Hugmun Studio also collaborated with 3D artist Marek Degórski on 3D elements that helped bring the brand to life, including a personalised 3D mask just for Caylin. “And when we came across 3D artist Vi.zuza’s work, we knew we wanted to bring these surreal, extraordinary scenes of nature into the EnKō fold,” Elsom adds.

“For the packaging, we love to work with Marceli Printery. They have a special eye for detail, materials and rigorous print testing. It should not just be about looks but how it feels, and they are masters of this craft. They used a blind deboss and black letterpress on Carte à Parfum paper by Fedrigoni. Complimentary font Sometimes Times Italic by Boulevardlab provides a lighter but equally intricate contrast to Rabbit Hole. These are offset by serif font Plain by Optimo.”

“Liquid, free-flowing lines”

EnKō is a word originating in Japanese folklore, meaning water dragon. Hugmun Studio intended to make not the inspiration obvious, but it led them to the typography style. “The liquid, free-flowing lines”, as Harriet Elsom puts it. “The fact that this corresponded beautifully with the makeup style and products was a nice moment.”

* [Collected data]:
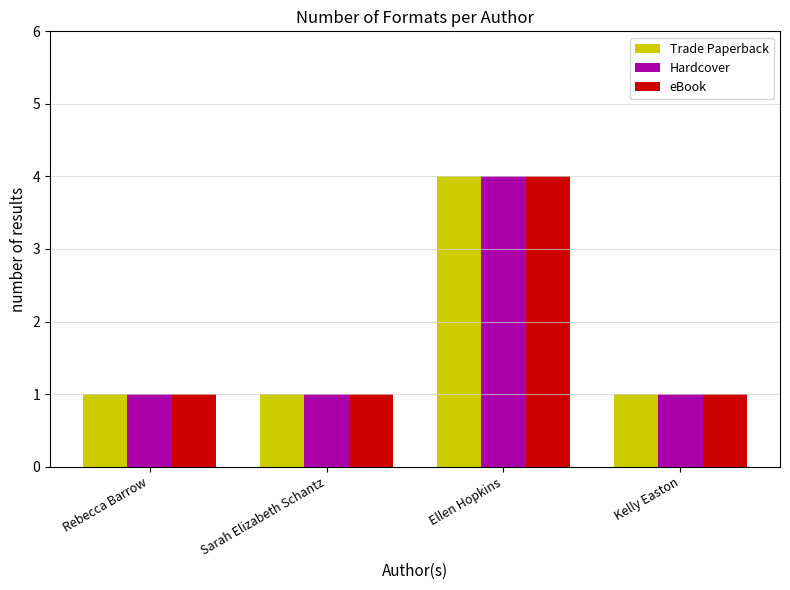

What is the sum of all Trade Paperback values?

7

* [Explore the material]:
1. Using the passage about the EnKō branding, answer these:
(a) Which 3D artist worked with Hugmun Studio on 3D elements, including a personalised mask for Caylin?
(b) On what paper, and from which maker, did Marceli Printery print?
(c) What does the word EnKō mean in Japanese folklore?
2. Carry on the passage about the EnKō branding, picking up after its final sentence.

* [Written responses]:
1.
(a) Marek Degórski.
(b) Carte à Parfum paper by Fedrigoni.
(c) Water dragon.

2.
“Caylin and the EnKō products inspired the brand. The high fashion avant-garde looks. This is why we see a lot of interesting shapes, and whilst colour does not play a big part in the packaging itself, the identity has colourful holographic elements, just like the eye shadow colours. The liquidity in the shape of the typography is representative of her makeup style and the products,” Elsom explains.

“We wanted to keep the packaging black and white because of the fantastical colours inside,” Elsom continues. “We didn’t want to overshadow what happens when it is opened. Instead, we gave each product an individual lettering system based on the first letter of each product name. Whilst black and white are the primary colours used for the packaging, we have a secondary colour palette built up of multidimensional holographic colours based on the 3D elements and animations that were created.”